The Amputee Coalition announced that Cindy Poorman, MSPT, of Aurora, Colorado, and Joseph Webster, MD, of Sandusky, Ohio, are the recipients of the Burgess Award, a distinction given to professionals serving the limb-loss community. The award was announced at the Amputee Coalition National Conference in July.
“We are so pleased to announce these two award winners who have dedicated their professional careers to the field of limb loss,” said Susan Stout, president and CEO of the Amputee Coalition. “For many years, the Amputee Coalition has worked with both Ms. Poorman and Dr. Webster on a variety of projects, studies, and task forces. We are sincerely grateful for the leadership, tireless service, research, and medical care they have provided to the limb-loss community.”
Poorman has been a rehabilitation planning specialist, amputation program manager at the U.S. Department of Veterans Affairs (VA) National Rehabilitation Program Office field office in Denver since 2005. She holds numerous honors, including her selection as a Fellow for National Leadership VA; Performance Award, VA Central Office; and Spirit of Collaboration Award for Department of Veterans Affairs, Amputee Coalition, June 2011.
Special projects she has worked on include her current work with VA Champion, Upper Extremity Amputation Patient Education Handbook Development Committee; and VA Champion, Federal Advanced Amputation Skills Training Planning Committee.
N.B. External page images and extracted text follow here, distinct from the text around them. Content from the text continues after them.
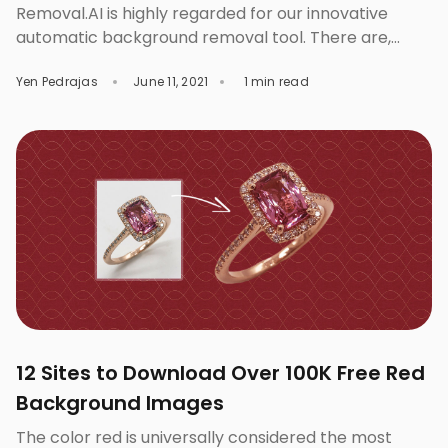
Removal.AI is highly regarded for our innovative
automatic background removal tool. There are,
however, professionals who really want to make
Yen Pedrajas
June 11, 2021
1 min read
extra effort in creating visually-impacting images.
Aside from our advanced Artificial Intelligence
Technology, we have a reliable man power of
experienced and skilled photo editors to do image
clipping, masking and background removal for you
[…]
12 Sites to Download Over 100K Free Red
Background Images
The color red is universally considered the most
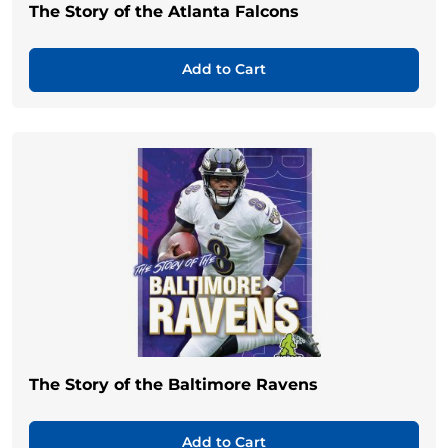
The Story of the Atlanta Falcons
Add to Cart
The Story of the Baltimore Ravens
Add to Cart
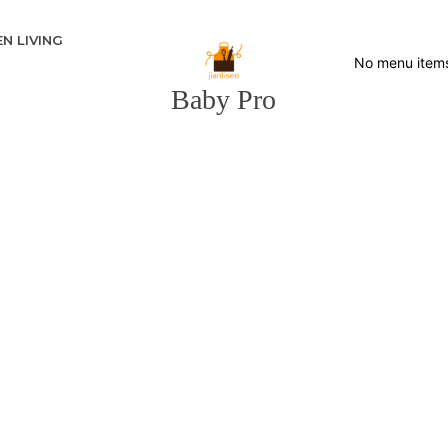
N LIVING
No menu item
Baby Pro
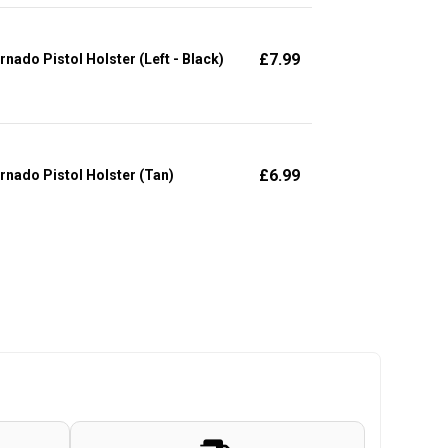
£
7.99
rnado Pistol Holster (Left - Black)
£
6.99
rnado Pistol Holster (Tan)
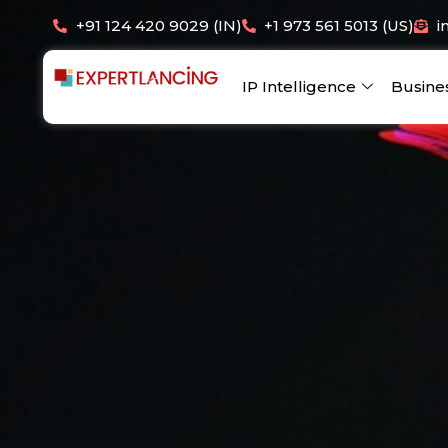
Skip
+91 124 420 9029 (IN)
+1 973 561 5013 (US)
i
to
content
IP Intelligence
Busine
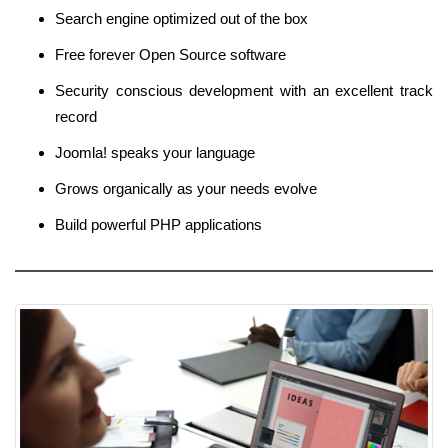
Search engine optimized out of the box
Free forever Open Source software
Security conscious development with an excellent track
record
Joomla! speaks your language
Grows organically as your needs evolve
Build powerful PHP applications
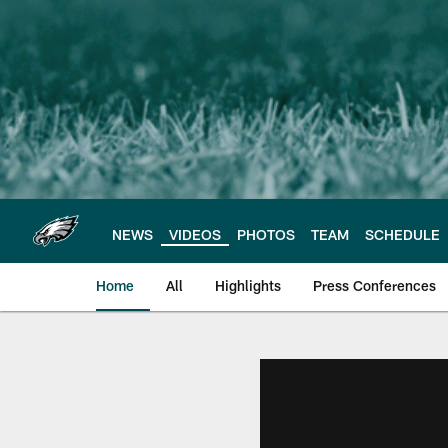
Skip
to
main
content
NEWS
VIDEOS
PHOTOS
TEAM
SCHEDULE
Home
All
Highlights
Press Conferences
Philadelphia Eagles 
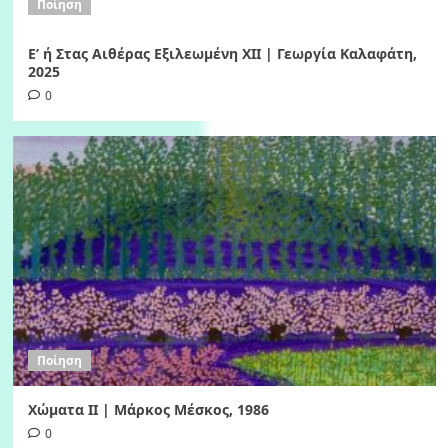
Ποίηση
Ε’ ή Στας Αιθέρας Εξιλεωμένη ΧΙI | Γεωργία Καλαφάτη,
2025
0
Ποίηση
Χώματα II | Μάρκος Μέσκος, 1986
0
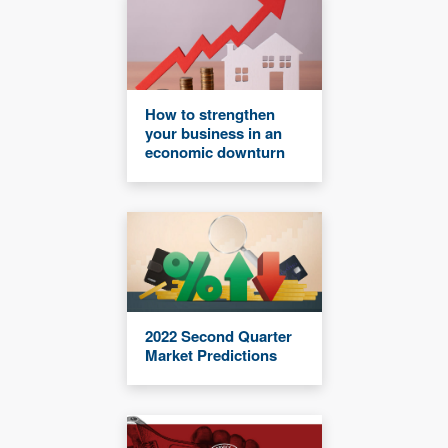
How to strengthen
your business in an
economic downturn
2022 Second Quarter
Market Predictions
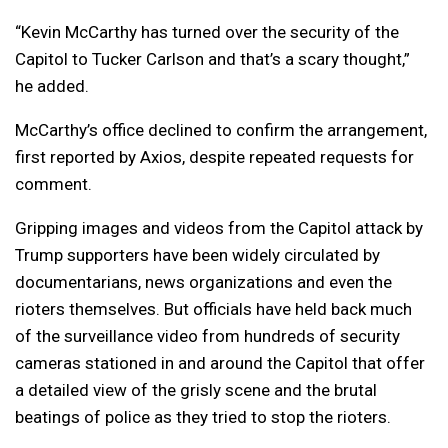
“Kevin McCarthy has turned over the security of the
Capitol to Tucker Carlson and that’s a scary thought,”
he added.
McCarthy’s office declined to confirm the arrangement,
first reported by Axios, despite repeated requests for
comment.
Gripping images and videos from the Capitol attack by
Trump supporters have been widely circulated by
documentarians, news organizations and even the
rioters themselves. But officials have held back much
of the surveillance video from hundreds of security
cameras stationed in and around the Capitol that offer
a detailed view of the grisly scene and the brutal
beatings of police as they tried to stop the rioters.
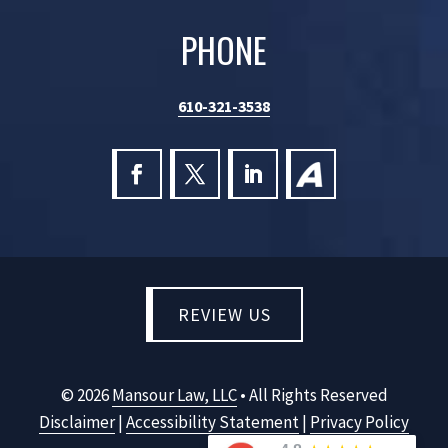
PHONE
610-321-3538
Follow
Follow
Follow
Follow
on
on
on
on
Facebook,
X,
LinkedIn,
Facebook,
opens
opens
opens
opens
in
in
in
in
a
a
a
a
REVIEW US
new
new
new
new
window
window
window
window
©
2026
Mansour Law, LLC
• All Rights Reserved
Disclaimer
|
Accessibility Statement
|
Privacy Policy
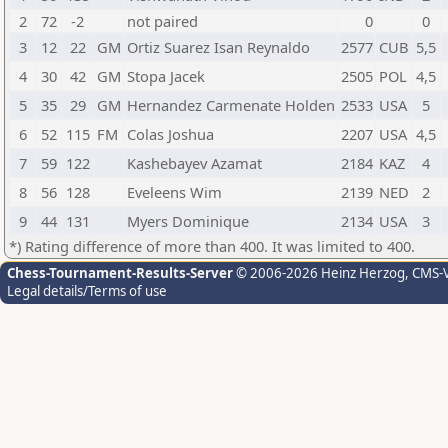
2
72
-2
not paired
0
0
3
12
22
GM
Ortiz Suarez Isan Reynaldo
2577
CUB
5,5
4
30
42
GM
Stopa Jacek
2505
POL
4,5
5
35
29
GM
Hernandez Carmenate Holden
2533
USA
5
6
52
115
FM
Colas Joshua
2207
USA
4,5
7
59
122
Kashebayev Azamat
2184
KAZ
4
8
56
128
Eveleens Wim
2139
NED
2
9
44
131
Myers Dominique
2134
USA
3
*) Rating difference of more than 400. It was limited to 400.
Chess-Tournament-Results-Server
© 2006-2026 Heinz Herzog
, CMS-
Legal details/Terms of use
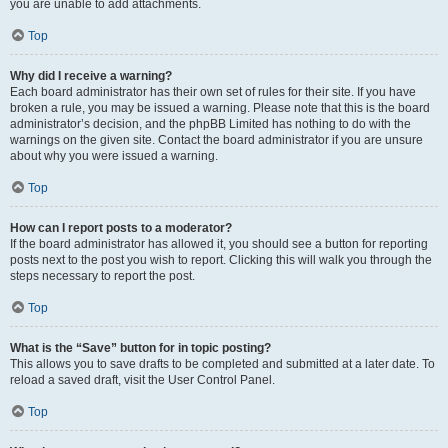
you are unable to add attachments.
Top
Why did I receive a warning?
Each board administrator has their own set of rules for their site. If you have
broken a rule, you may be issued a warning. Please note that this is the board
administrator’s decision, and the phpBB Limited has nothing to do with the
warnings on the given site. Contact the board administrator if you are unsure
about why you were issued a warning.
Top
How can I report posts to a moderator?
If the board administrator has allowed it, you should see a button for reporting
posts next to the post you wish to report. Clicking this will walk you through the
steps necessary to report the post.
Top
What is the “Save” button for in topic posting?
This allows you to save drafts to be completed and submitted at a later date. To
reload a saved draft, visit the User Control Panel.
Top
Poorman’s community involvement includes work as an animal therapy volunteer at the Denver Hospice Center; as a member of the board of directors of Horse Power, a therapeutic riding program; and with Retriever Rescue of Colorado.
Webster is currently a staff physician at Hunter Holmes McGuire VA Medical Center, Richmond, Virginia, and serves on the faculty as an associate professor at Virginia Commonwealth University. He is the national director, VA Amputation System of Care; a member of the multidisciplinary Prevention of Amputation in Veterans Everywhere (PAVE) program; and a National Oversight Committee member. He serves as a member of the U.S. Department of Defense Tri-Services Hand Transplantation Advisory Board. In addition to numerous honors, he has completed extensive work, research, and publications for the VA.
Both recipients received a $1,000 check, which they donated to the Amputee Coalition. The money was given to individuals with amputations who had never attended the conference to use for travel expenses.
The award is named after Ernest Martin Burgess, MD, PhD, a former University of Washington professor, who was the preeminent voice in prosthetic rehabilitation for decades. Among his contributions were the Seattle Foot, a software program called the Shape Maker, a landmark text on immediate post-surgical fittings, and the popularization of the long posterior flap surgical technique.